The expository segments of the film are also particularly tricky. Parts of the film such as Ying’s verbatim reading of the history of early immigrants of Singapore from her schoolbook come across as a little too pointed and tend to reduce the film into a lecture or even a social studies textbook. Instead, the best parts are those with minimal dialogue, such as when we watch the images of modern and historical Singapore flash across the screen, playing against a choral rendition of the classic national song, “Home”, or against the lyrical prose which constitute the letters written by En’s late father.
On this note, it must also be said that the archive materials used for the film are astounding – a fact which is only registered when you actually see them projected upon the big screen. It is a pity that such precious documents from our film heritage are rarely exhibited in a context where a fuller appreciation and reflection of their value can be engendered. More often than not, these materials are reduced to kitsch, used to embellish our annual National Day Parades and the like.
Solid performances all around
In terms of the performances, it is also the silence which creates the greatest resonance. Chia’s restrained depiction of the anguished mother, in particular, forms the emotional core of the story. The wounds which Chia nurses in private are made visible in the very creases of her face inscribed from within. Her every gesture harbours her growing world-weariness and disenchantment – sentiments which her etiolated resilience can no longer suppress. There is also a memorable scene with the grandmother played by Ng, in which we see the character gazing at the immobile, sedentary frame of her just-deceased spouse. The look of incomprehension in her eyes interjected by the flickers of quiet knowing makes for a powerful moment in the film. Meanwhile, first-time actors Tan and Chen also turn in credible performances, although their characters could certainly have been better fleshed out, particularly for the former.

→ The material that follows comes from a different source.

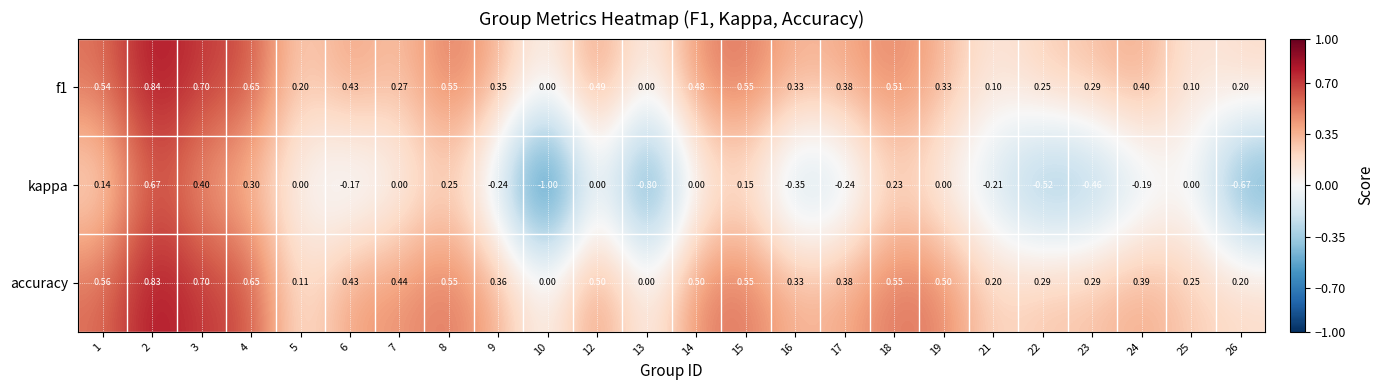

Which series has the largest total across all categories?

accuracy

Much must also be said about the cinematography by Sharon Loh. The vistas which Loh construct are deeply layered, fully utilising the architectural planes of both the urban city and of the interior spaces to create intricate compositions. Notably, scenes taking place within the domestic sphere are tighter and at times, claustrophobically so. While this does drive a strong point across about the nature of the space, I would have enjoyed the inclusion of a number of wide shots, at least for the very purpose of showing the level of detail that went into the production design by James Page, which is crucial for re-creating the nineties era in which the film is set.
In all senses, Sandcastle is old school film-making at its best. Sure, Boo’s understated style is much less exciting then the stylistic flourishes of some of his peers, but in any community, there will always be a need for that crucial crop of filmmakers with a knack for good old story-telling and the ability to condense issues of social importance into narratives that would endure within the public consciousness. These are the narratives which would go on to become important and cherished documents of the era from which they hail. Years from now, we would greatly yearn that more of such films were actually made, without which our amnesia would have hardened into apathy and cynicism.